Background: Recent studies show that testosterone-stimulated growth of the glandular tissue in the ventral prostate in adult castrated rats is preceded by increased epithelial VEGF synthesis, endothelial cell proliferation, vascular growth, and increased blood flow. These observations suggest that testosterone-stimulated prostate growth could be angiogenesis dependent, and that VEGF could play a central role in this process.

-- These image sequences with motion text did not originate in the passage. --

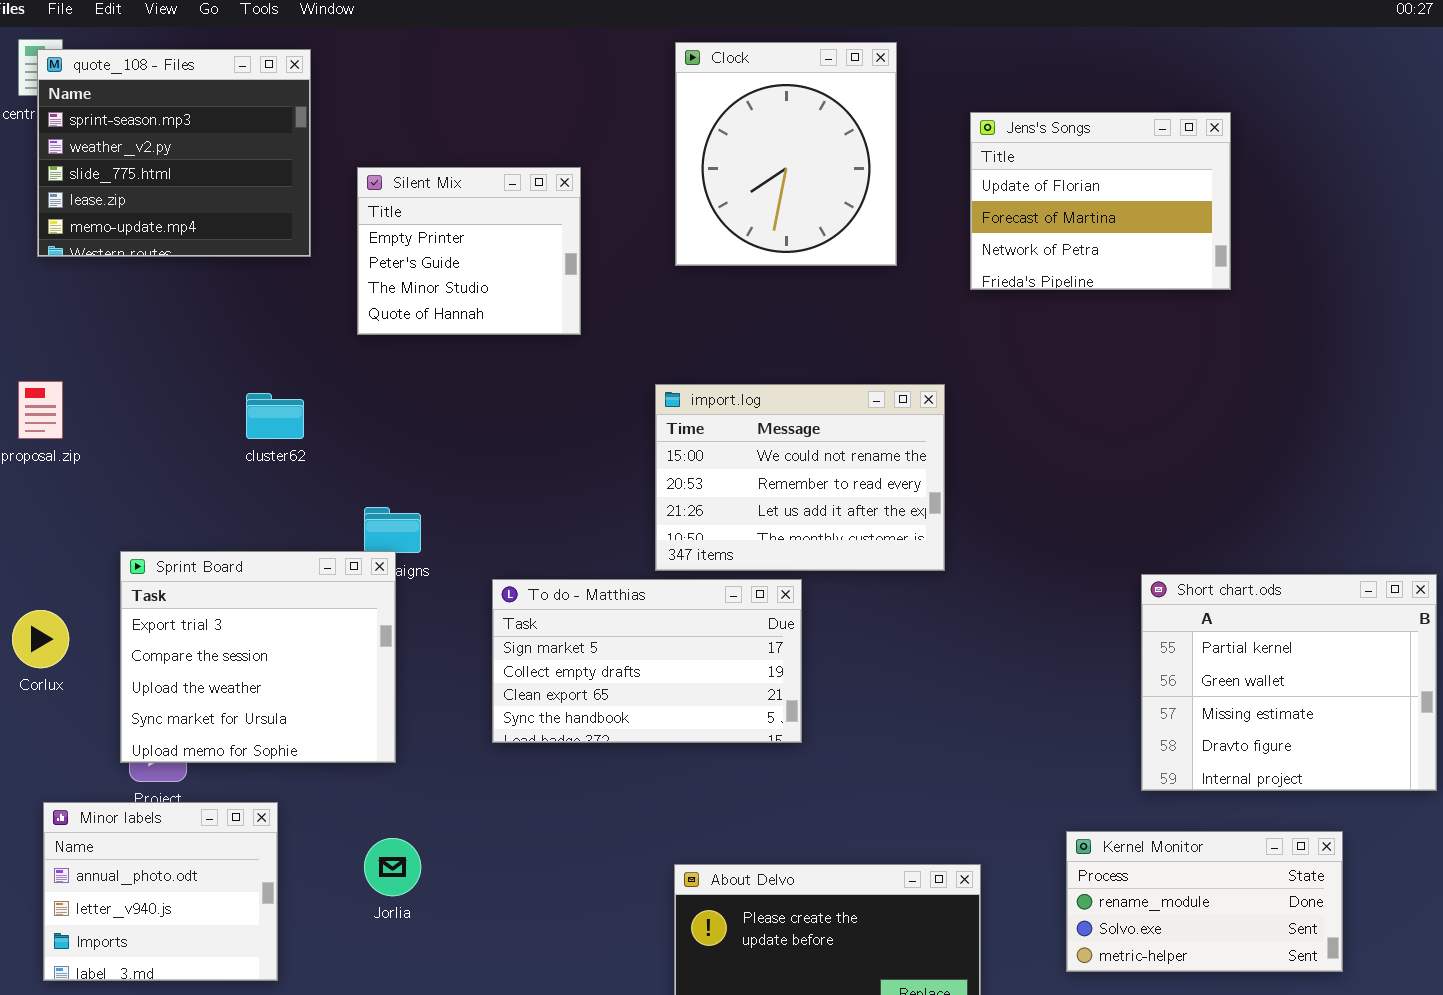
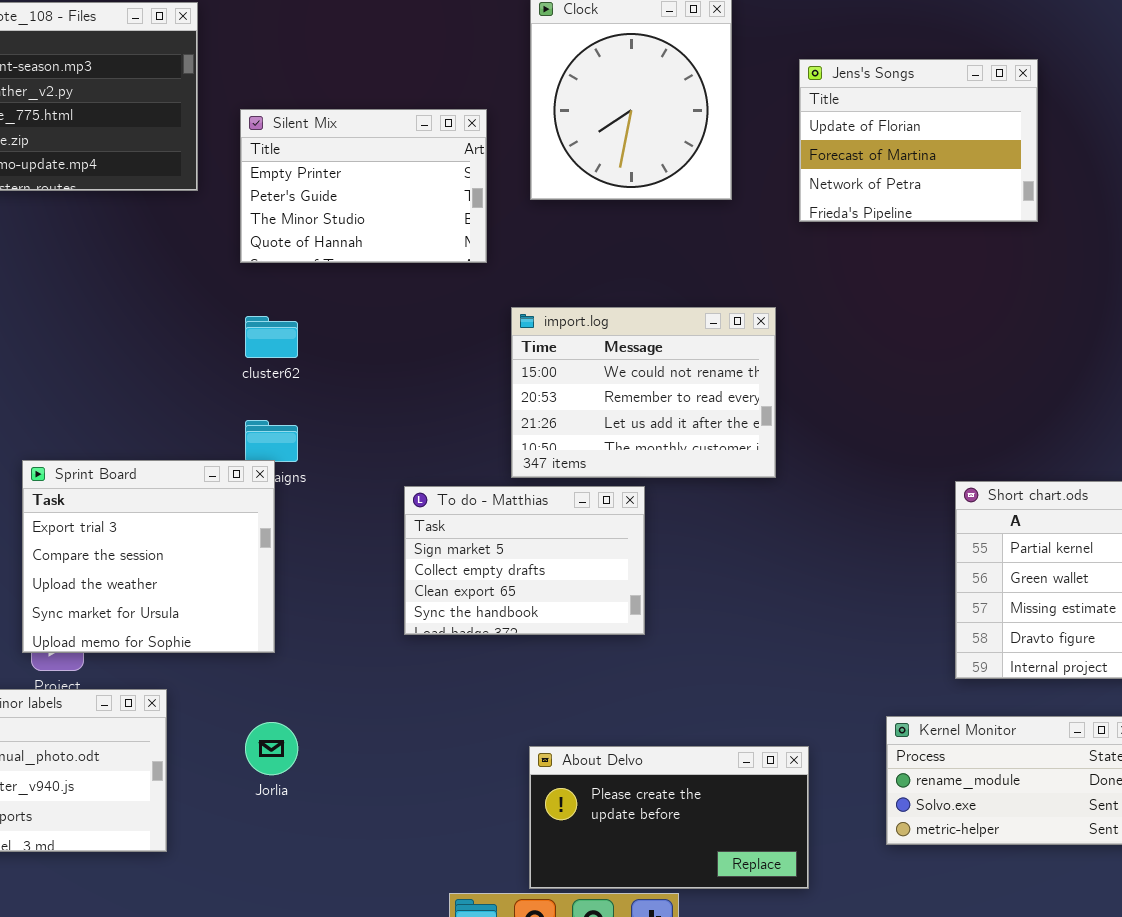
Silent Mix: [357,167,581,335] -> [240,109,487,263], resized
cluster62: [246,393,304,439] -> [245,316,298,358], moved
To do - Matthias: [492,579,802,743] -> [404,486,645,635], resized

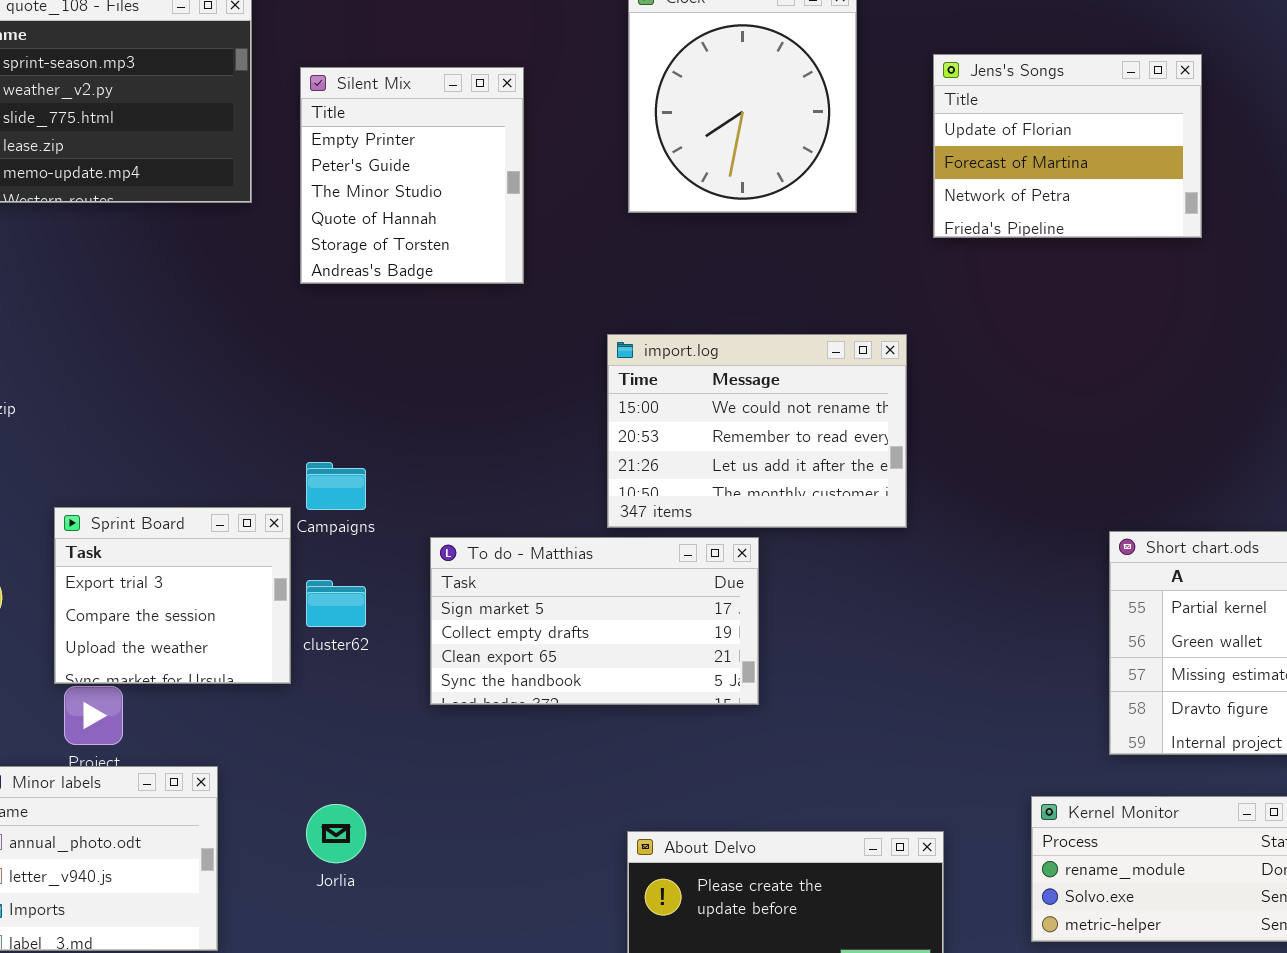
Silent Mix: [240,109,487,263] -> [300,67,524,284], resized
cluster62: [245,316,298,358] -> [306,580,366,627], moved
Sprint Board: [22,460,275,653] -> [54,507,291,684], resized
To do - Matthias: [404,486,645,635] -> [430,537,759,705], resized

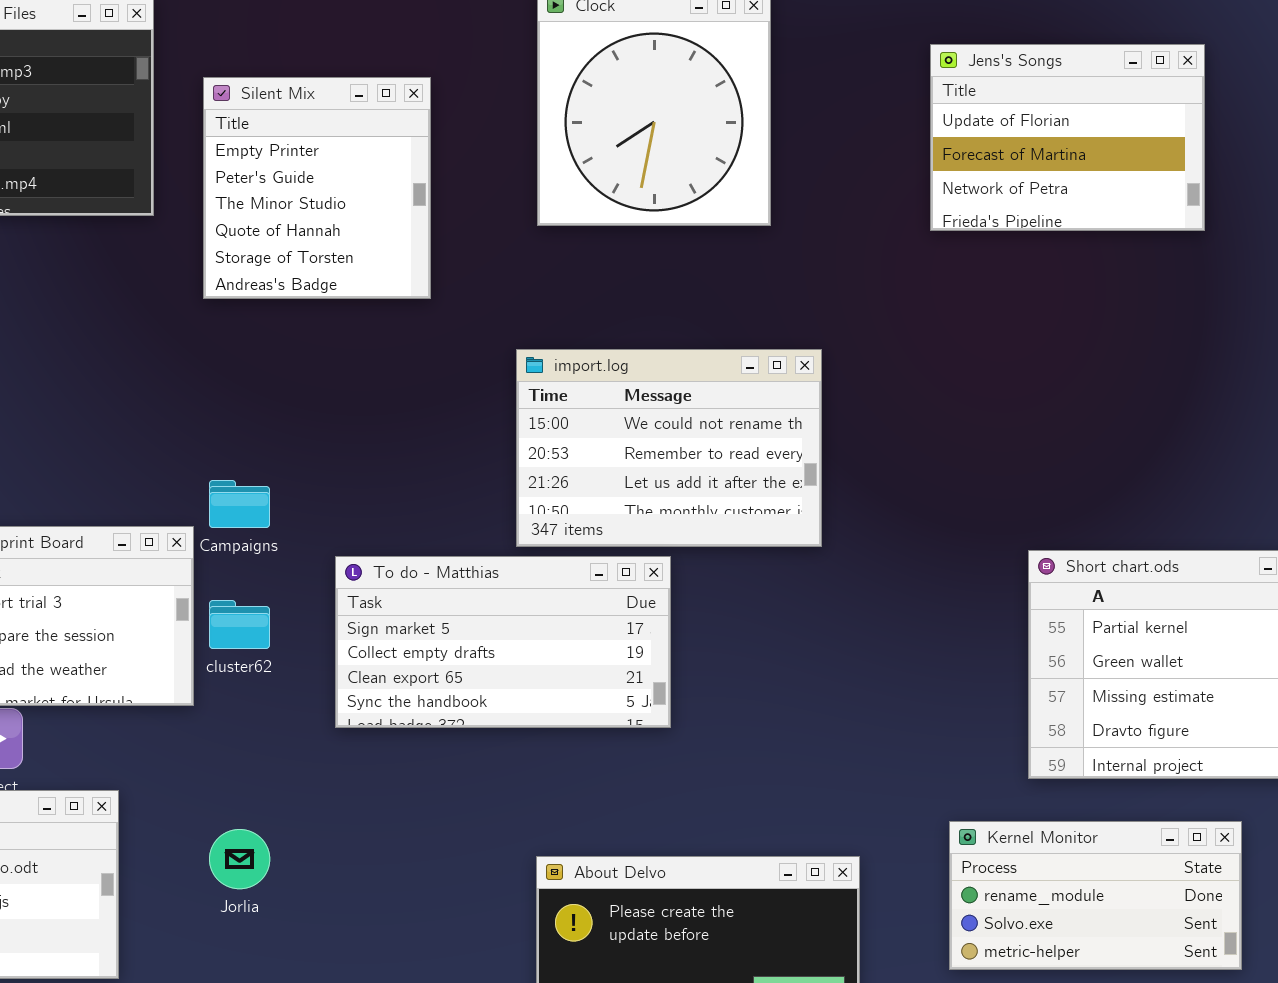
Jens's Songs: [933,54,1202,238] -> [930,44,1205,231], moved

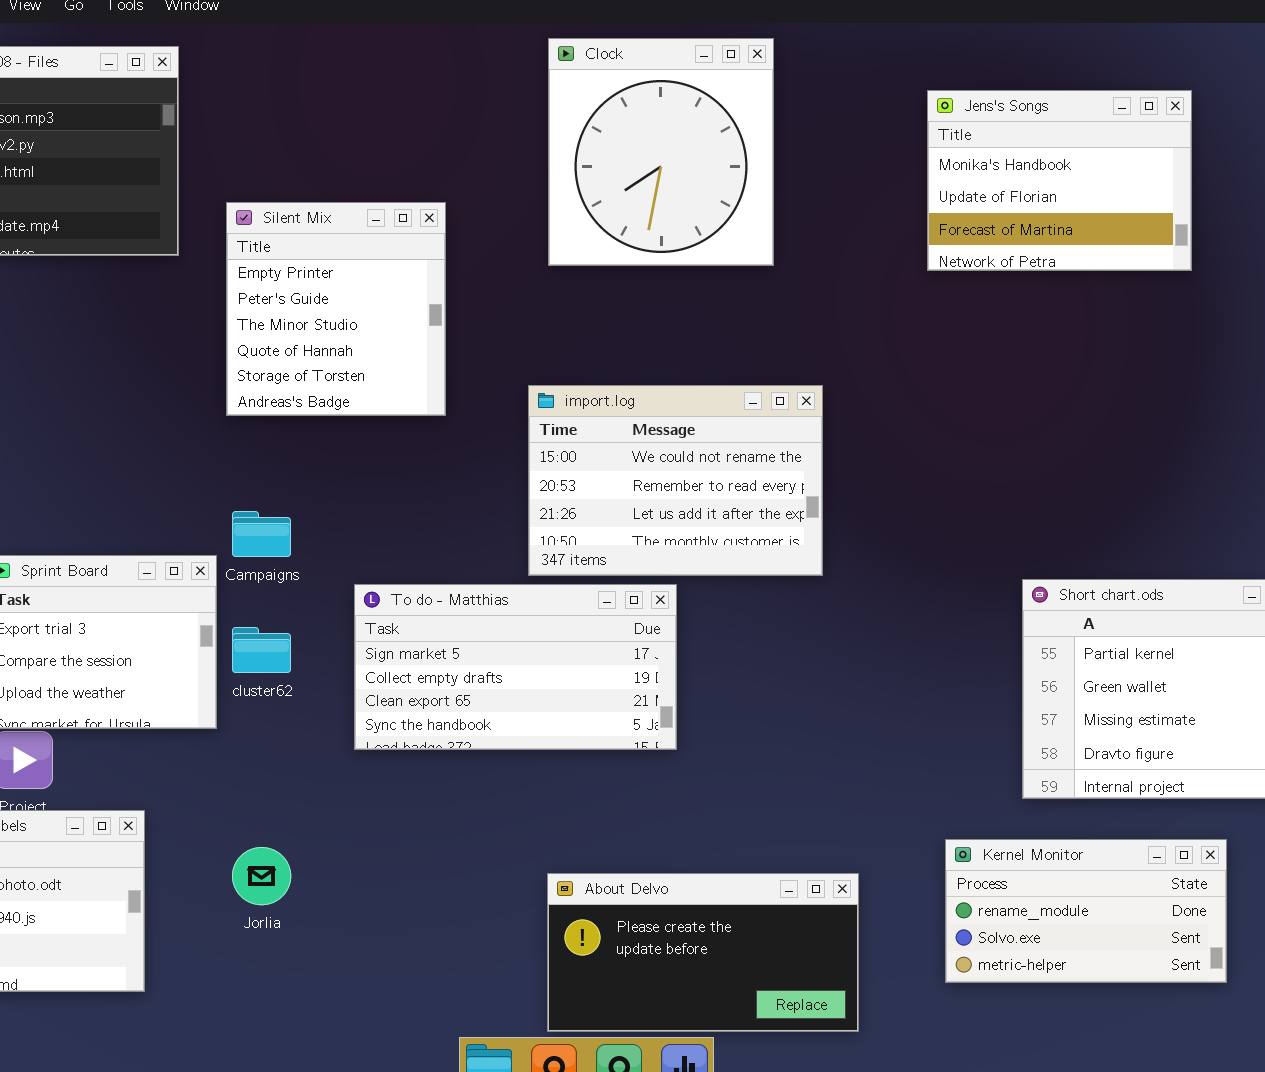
Jens's Songs: [930,44,1205,231] -> [927,90,1192,271], scrolled up 1 row
Silent Mix: [203,77,431,299] -> [226,202,446,416], moved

Methods: Adult male mice were castrated and after 1 week treated with testosterone and vehicle, or with testosterone and a soluble chimeric VEGF-receptor flt(1-3)IgG protein.
Results: Treatment with testosterone markedly increased endothelial cell proliferation, vascular volume, and organ weight in the ventral prostate lobe in the vehicle groups, but these responses were inhibited but not fully prevented by anti-VEGF treatment. The testosterone-stimulated increase in epithelial cell proliferation was unaffected by flt(1-3)IgG, but endothelial and epithelial cell apoptosis were increased in the anti-VEGF compared to the vehicle-treated groups.
Conclusions: This study suggests that testosterone stimulates vascular growth in the ventral prostate lobe indirectly by increasing epithelial VEGF synthesis and that this is a necessary component in testosterone-stimulated prostate growth.